Point trace de nostalgie chez Joseph Roth. Son œuvre romanesque, essentiellement nourrie de la fin programmée de l’Autriche et de la Mitteleuropa, est plus souvent un constat accablant de la chute de ce qui avait fait de son pays le centre de l’intelligence et de la créativité européenne. On est loin de la nostalgie naïve de Stefan Zweig. Roth écrit au scalpel.
Dans le Berlin grondant du début de la montée du nazisme – on est en 1922 – un Berlin dévoré par les démons qui vont bientôt l’emporter vers le cataclysme universel, Joseph Roth situe un roman aux accents du désespoir qui s’apprêtait à saisir l’Europe.

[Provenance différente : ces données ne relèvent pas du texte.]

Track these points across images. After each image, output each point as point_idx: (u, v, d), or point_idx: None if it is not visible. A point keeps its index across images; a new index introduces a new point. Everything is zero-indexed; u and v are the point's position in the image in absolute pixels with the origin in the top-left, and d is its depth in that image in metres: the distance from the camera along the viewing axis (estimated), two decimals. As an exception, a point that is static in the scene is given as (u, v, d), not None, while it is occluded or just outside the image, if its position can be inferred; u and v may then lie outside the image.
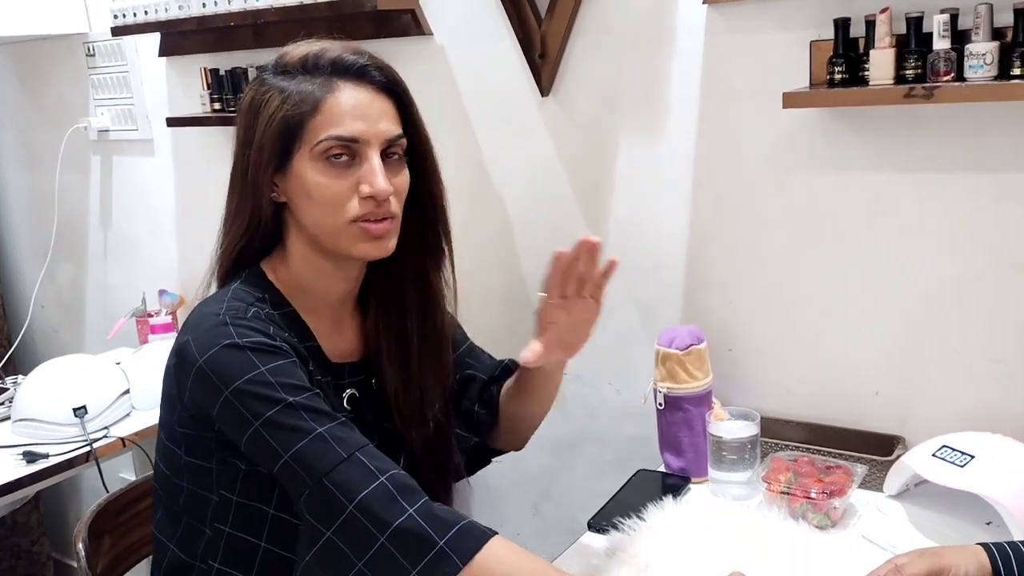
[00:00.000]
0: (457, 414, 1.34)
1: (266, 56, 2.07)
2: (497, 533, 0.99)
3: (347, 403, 1.18)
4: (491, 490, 2.03)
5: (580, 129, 1.73)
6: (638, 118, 1.65)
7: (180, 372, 1.07)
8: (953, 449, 1.27)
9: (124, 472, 2.47)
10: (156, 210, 2.51)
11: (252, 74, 2.11)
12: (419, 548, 0.95)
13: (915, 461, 1.30)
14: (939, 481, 1.25)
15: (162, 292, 2.43)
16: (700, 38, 1.55)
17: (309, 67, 1.08)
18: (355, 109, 1.07)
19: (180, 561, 1.14)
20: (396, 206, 1.11)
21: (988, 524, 1.24)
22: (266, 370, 1.02)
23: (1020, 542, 0.99)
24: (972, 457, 1.25)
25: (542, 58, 1.71)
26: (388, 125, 1.09)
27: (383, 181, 1.07)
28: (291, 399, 1.01)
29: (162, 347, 2.17)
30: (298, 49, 1.10)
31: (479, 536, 0.97)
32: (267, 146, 1.07)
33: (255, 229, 1.12)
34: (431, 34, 1.86)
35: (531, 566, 0.98)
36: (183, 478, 1.12)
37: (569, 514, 1.84)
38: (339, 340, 1.19)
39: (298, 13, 1.87)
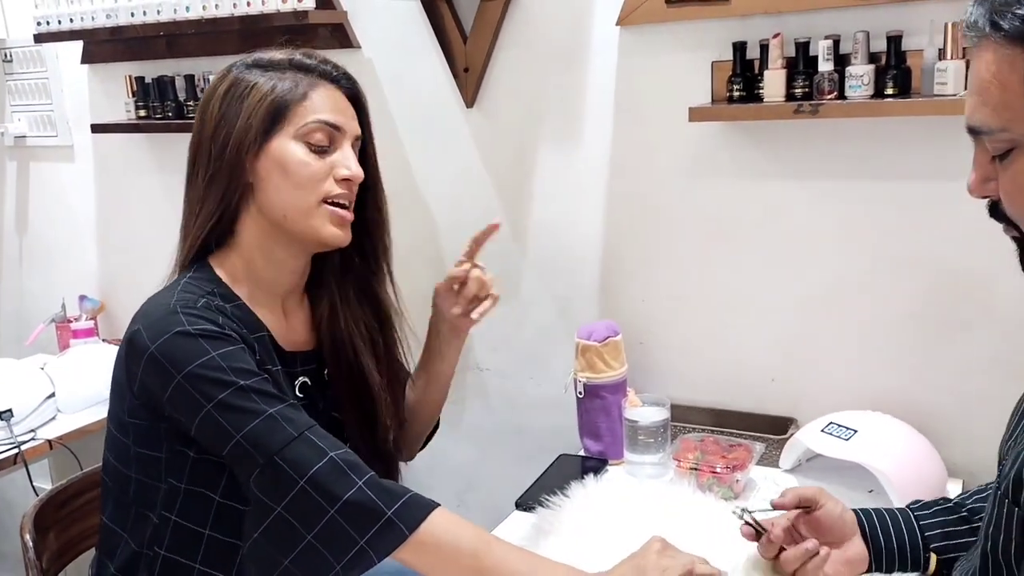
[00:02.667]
0: None
1: (184, 65, 2.14)
2: (440, 505, 1.05)
3: (299, 391, 1.22)
4: (415, 483, 2.07)
5: (503, 139, 1.83)
6: (557, 129, 1.77)
7: (131, 360, 1.09)
8: (839, 425, 1.43)
9: (39, 481, 2.42)
10: (76, 216, 2.49)
11: (180, 83, 2.14)
12: (367, 519, 1.00)
13: (806, 437, 1.45)
14: (827, 453, 1.40)
15: (82, 298, 2.41)
16: (614, 56, 1.68)
17: (296, 65, 1.17)
18: (336, 104, 1.17)
19: (131, 550, 1.15)
20: (352, 198, 1.19)
21: (870, 492, 1.40)
22: (217, 355, 1.05)
23: (883, 508, 1.10)
24: (855, 432, 1.40)
25: (466, 71, 1.81)
26: (356, 125, 1.20)
27: (357, 166, 1.17)
28: (242, 382, 1.04)
29: (87, 351, 2.17)
30: (278, 53, 1.19)
31: (424, 506, 1.03)
32: (255, 124, 1.13)
33: (225, 208, 1.16)
34: (359, 47, 1.93)
35: (472, 533, 1.04)
36: (132, 468, 1.14)
37: (493, 503, 1.92)
38: (289, 330, 1.24)
39: (212, 26, 1.94)
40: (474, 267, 1.34)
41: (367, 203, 1.25)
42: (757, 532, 1.03)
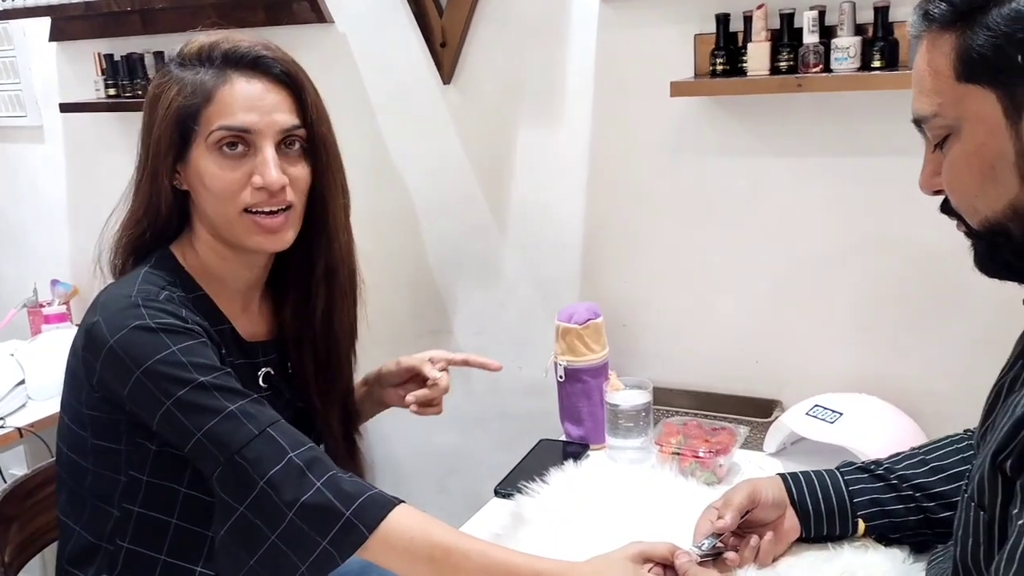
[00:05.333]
0: None
1: (157, 42, 2.08)
2: (403, 501, 1.03)
3: (263, 381, 1.19)
4: (396, 470, 2.07)
5: (481, 116, 1.79)
6: (537, 106, 1.73)
7: (89, 353, 1.07)
8: (824, 408, 1.40)
9: (15, 468, 2.39)
10: (47, 198, 2.44)
11: (149, 60, 2.09)
12: (327, 520, 0.98)
13: (791, 420, 1.42)
14: (812, 436, 1.37)
15: (55, 282, 2.36)
16: (594, 30, 1.64)
17: (204, 58, 1.08)
18: (247, 100, 1.07)
19: (87, 543, 1.13)
20: (293, 197, 1.10)
21: (855, 475, 1.37)
22: (177, 350, 1.03)
23: (811, 471, 1.13)
24: (841, 414, 1.37)
25: (443, 47, 1.77)
26: (283, 116, 1.09)
27: (275, 172, 1.07)
28: (202, 379, 1.02)
29: (57, 337, 2.12)
30: (197, 40, 1.11)
31: (384, 504, 1.01)
32: (164, 136, 1.08)
33: (153, 216, 1.12)
34: (332, 22, 1.88)
35: (436, 530, 1.01)
36: (88, 460, 1.11)
37: (475, 488, 1.89)
38: (252, 322, 1.21)
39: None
40: (446, 374, 1.31)
41: (315, 198, 1.15)
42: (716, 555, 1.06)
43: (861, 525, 1.09)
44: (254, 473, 0.99)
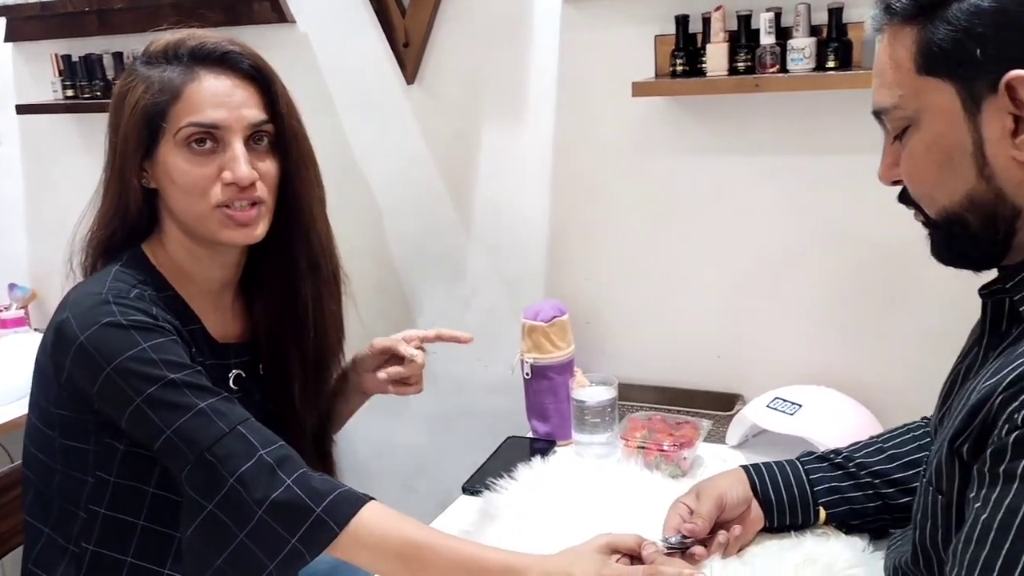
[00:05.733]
0: None
1: (116, 42, 2.06)
2: (374, 499, 1.04)
3: (233, 383, 1.19)
4: (362, 470, 2.07)
5: (445, 116, 1.80)
6: (501, 105, 1.74)
7: (58, 351, 1.06)
8: (784, 400, 1.43)
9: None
10: (3, 201, 2.39)
11: (108, 61, 2.06)
12: (297, 518, 0.99)
13: (752, 413, 1.45)
14: (773, 428, 1.40)
15: (12, 286, 2.32)
16: (557, 31, 1.65)
17: (171, 55, 1.08)
18: (215, 96, 1.07)
19: (54, 545, 1.12)
20: (263, 192, 1.11)
21: (815, 465, 1.41)
22: (148, 347, 1.02)
23: (773, 462, 1.16)
24: (800, 406, 1.41)
25: (406, 46, 1.77)
26: (252, 111, 1.09)
27: (245, 168, 1.07)
28: (173, 376, 1.02)
29: (15, 341, 2.10)
30: (163, 38, 1.11)
31: (354, 502, 1.01)
32: (132, 134, 1.07)
33: (122, 216, 1.12)
34: (294, 22, 1.88)
35: (406, 526, 1.02)
36: (57, 460, 1.10)
37: (442, 487, 1.90)
38: (224, 322, 1.20)
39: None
40: (422, 351, 1.32)
41: (287, 194, 1.15)
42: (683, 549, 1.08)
43: (822, 513, 1.12)
44: (224, 471, 0.99)
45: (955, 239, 0.83)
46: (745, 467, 1.16)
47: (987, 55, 0.75)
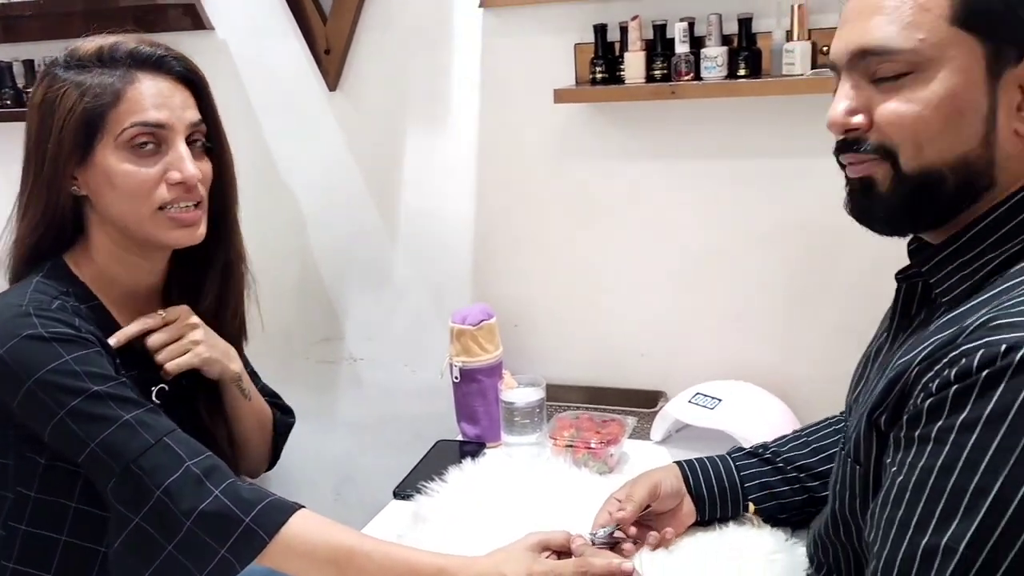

Le héros – jamais terme ne colla plus mal à un personnage – Theodor Lohse, est un profond minable animé d’une ambition démesurée. Ancien petit officier de l’armée, il s’introduit pas à pas, à la suite de rencontres flatteuses, dans les réseaux glauques d’une ville gangrénée par les cercles, les sectes, les groupuscules de toutes obédiences, plus douteuses les unes que les autres. Il faudrait imaginer un Julien Sorel pataugeant dans les cloaques idéologiques et moraux de l’Allemagne en nazification. L’abandon de toute morale, de toute référence à des valeurs, au bien et au mal, est condensé dans ce personnage capable de tout, trahir, changer d’avis, n’adhérer à aucun code, assassiner ceux qu’il considère à un moment comme gênants pour sa carrière, sa soif de gloire.